--- MATERIAL SUPPLIED Enclosed Below ---
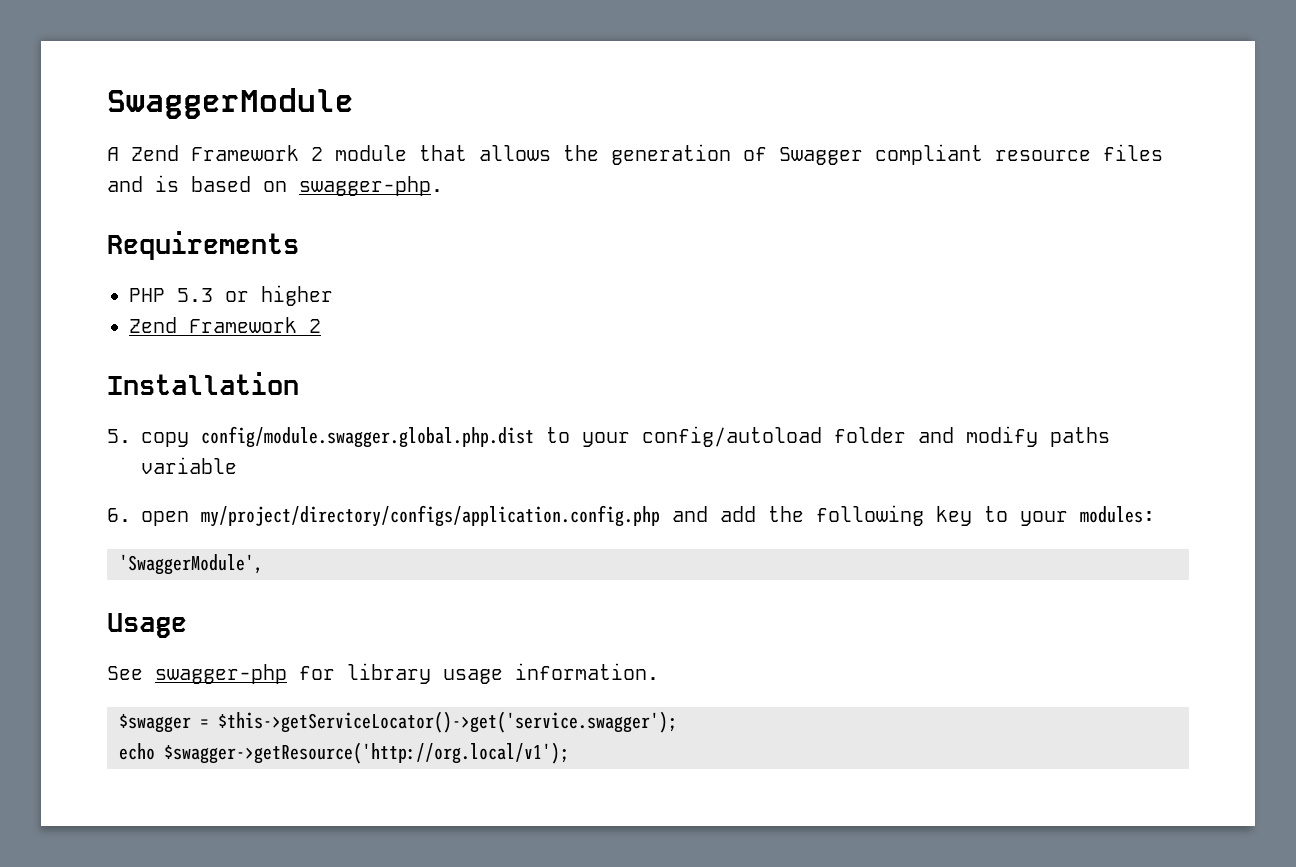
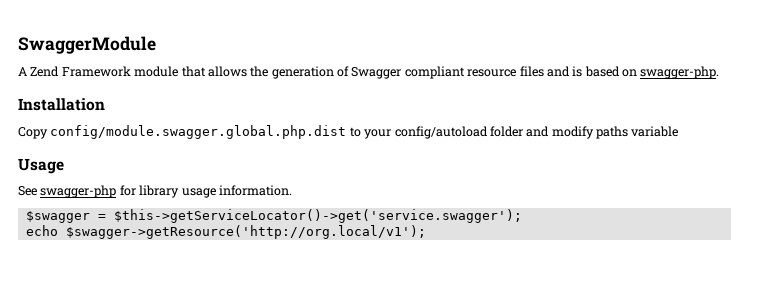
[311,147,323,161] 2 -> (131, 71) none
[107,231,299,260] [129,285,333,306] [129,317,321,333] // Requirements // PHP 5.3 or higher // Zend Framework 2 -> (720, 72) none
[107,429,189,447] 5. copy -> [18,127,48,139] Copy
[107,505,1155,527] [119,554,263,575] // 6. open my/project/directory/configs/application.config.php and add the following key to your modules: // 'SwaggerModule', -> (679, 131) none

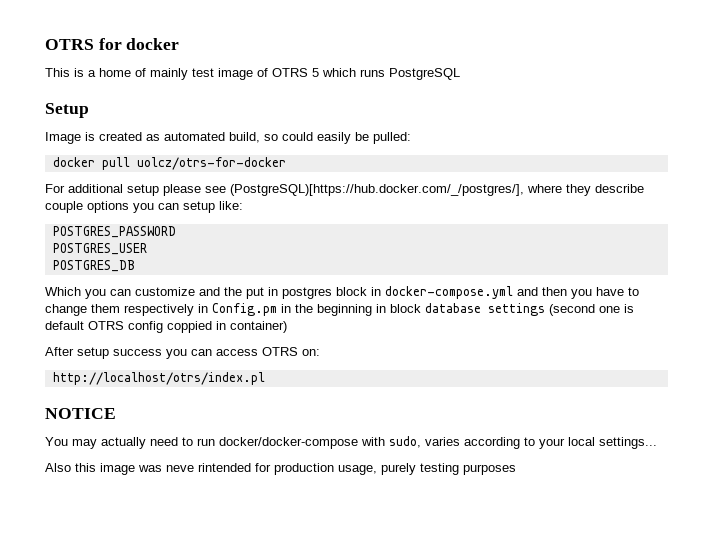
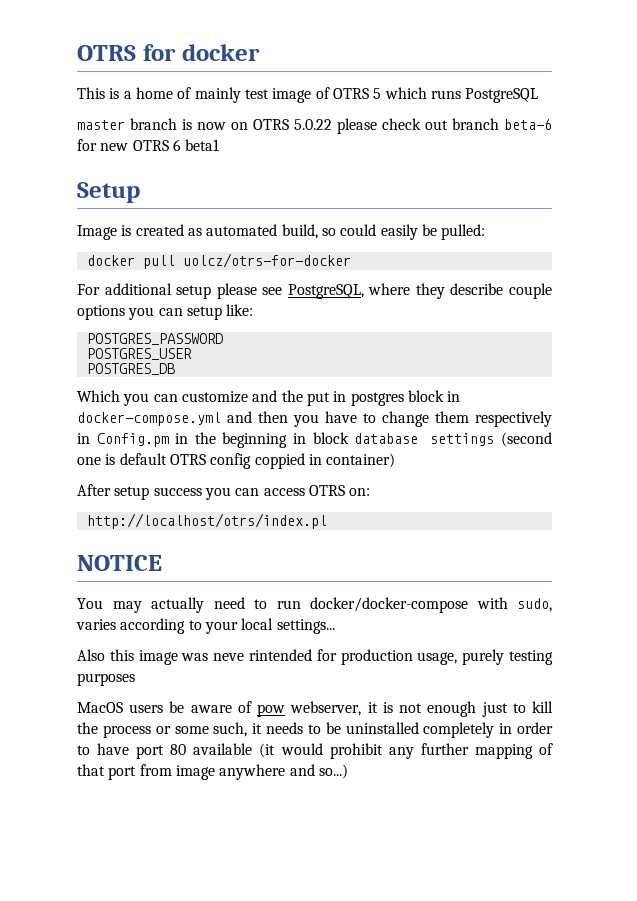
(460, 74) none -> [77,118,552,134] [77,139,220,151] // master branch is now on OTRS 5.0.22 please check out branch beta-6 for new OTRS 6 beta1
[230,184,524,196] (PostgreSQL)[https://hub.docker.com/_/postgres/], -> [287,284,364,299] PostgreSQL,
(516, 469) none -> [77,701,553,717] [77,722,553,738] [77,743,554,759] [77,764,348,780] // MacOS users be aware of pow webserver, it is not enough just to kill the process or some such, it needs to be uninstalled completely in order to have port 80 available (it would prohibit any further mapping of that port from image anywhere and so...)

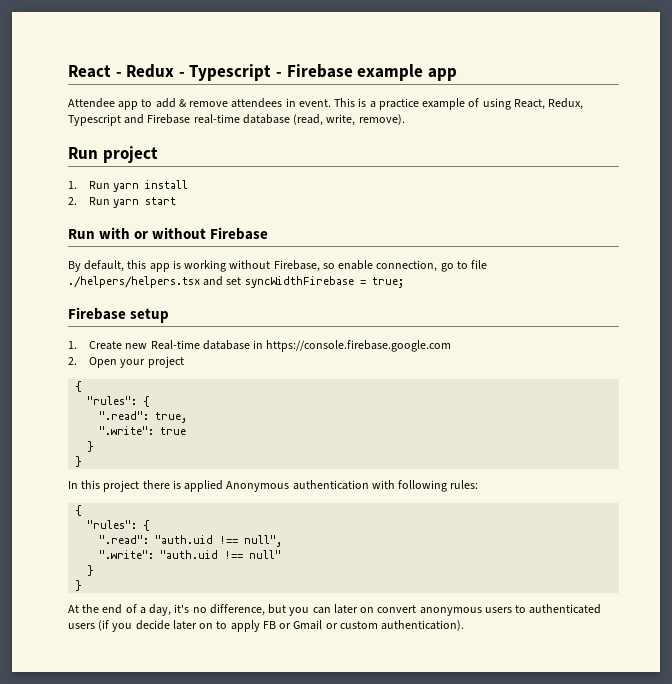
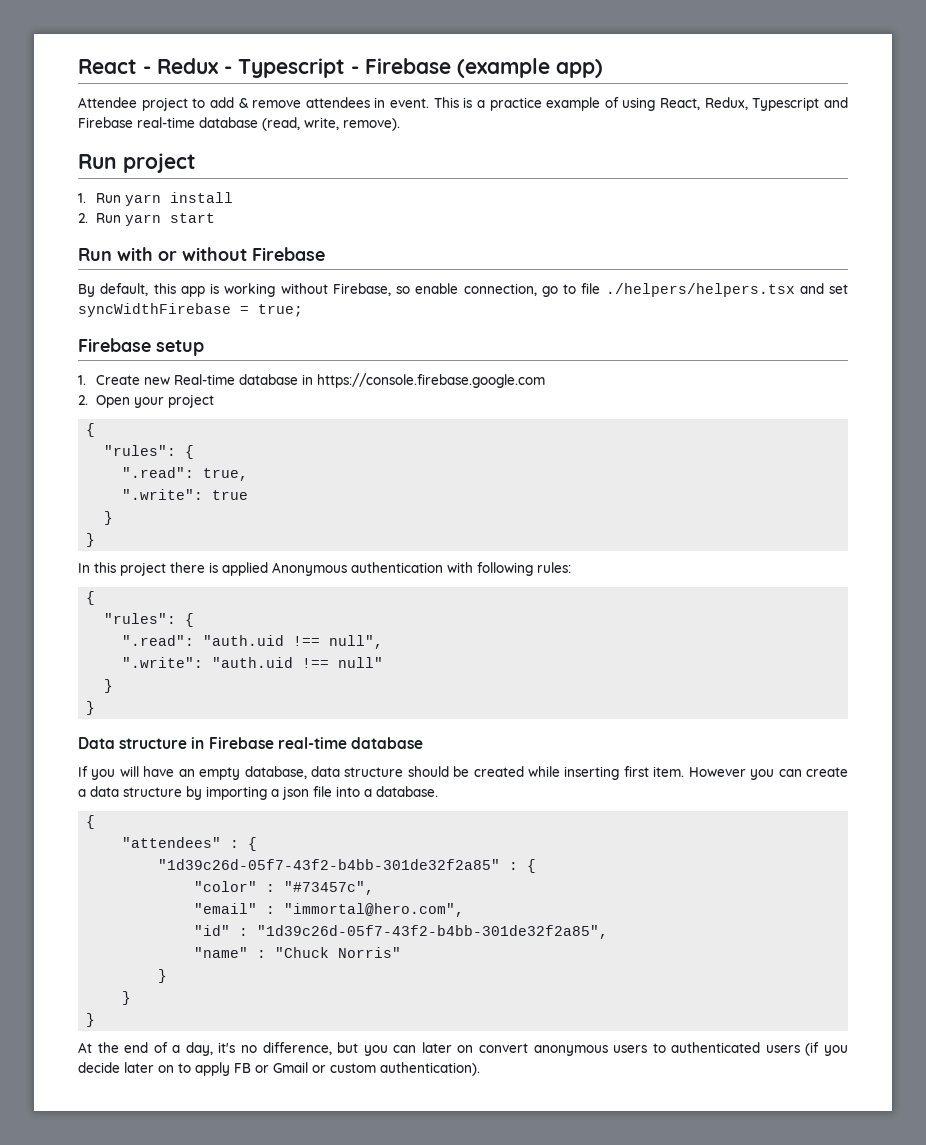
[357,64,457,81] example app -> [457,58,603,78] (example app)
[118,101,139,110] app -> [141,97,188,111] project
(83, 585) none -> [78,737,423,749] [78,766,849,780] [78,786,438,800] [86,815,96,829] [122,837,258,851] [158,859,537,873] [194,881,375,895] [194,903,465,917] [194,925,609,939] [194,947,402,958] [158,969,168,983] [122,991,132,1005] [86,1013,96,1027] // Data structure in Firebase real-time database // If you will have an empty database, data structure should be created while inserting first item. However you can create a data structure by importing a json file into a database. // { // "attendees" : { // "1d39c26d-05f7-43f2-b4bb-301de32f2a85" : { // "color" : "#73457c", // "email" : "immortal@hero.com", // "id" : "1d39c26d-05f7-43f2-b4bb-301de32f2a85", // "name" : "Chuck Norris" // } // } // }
--- End of Enclosed MATERIAL SUPPLIED ---
Produce an exact copy of each line of data, skipping embedded images.

◆ **RESULT OF THE TASK**
[311,147,323,161] 2 -> (131, 71) none
[107,231,299,260] [129,285,333,306] [129,317,321,333] // Requirements // PHP 5.3 or higher // Zend Framework 2 -> (720, 72) none
[107,429,189,447] 5. copy -> [18,127,48,139] Copy
[107,505,1155,527] [119,554,263,575] // 6. open my/project/directory/configs/application.config.php and add the following key to your modules: // 'SwaggerModule', -> (679, 131) none

(460, 74) none -> [77,118,552,134] [77,139,220,151] // master branch is now on OTRS 5.0.22 please check out branch beta-6 for new OTRS 6 beta1
[230,184,524,196] (PostgreSQL)[https://hub.docker.com/_/postgres/], -> [287,284,364,299] PostgreSQL,
(516, 469) none -> [77,701,553,717] [77,722,553,738] [77,743,554,759] [77,764,348,780] // MacOS users be aware of pow webserver, it is not enough just to kill the process or some such, it needs to be uninstalled completely in order to have port 80 available (it would prohibit any further mapping of that port from image anywhere and so...)

[357,64,457,81] example app -> [457,58,603,78] (example app)
[118,101,139,110] app -> [141,97,188,111] project
(83, 585) none -> [78,737,423,749] [78,766,849,780] [78,786,438,800] [86,815,96,829] [122,837,258,851] [158,859,537,873] [194,881,375,895] [194,903,465,917] [194,925,609,939] [194,947,402,958] [158,969,168,983] [122,991,132,1005] [86,1013,96,1027] // Data structure in Firebase real-time database // If you will have an empty database, data structure should be created while inserting first item. However you can create a data structure by importing a json file into a database. // { // "attendees" : { // "1d39c26d-05f7-43f2-b4bb-301de32f2a85" : { // "color" : "#73457c", // "email" : "immortal@hero.com", // "id" : "1d39c26d-05f7-43f2-b4bb-301de32f2a85", // "name" : "Chuck Norris" // } // } // }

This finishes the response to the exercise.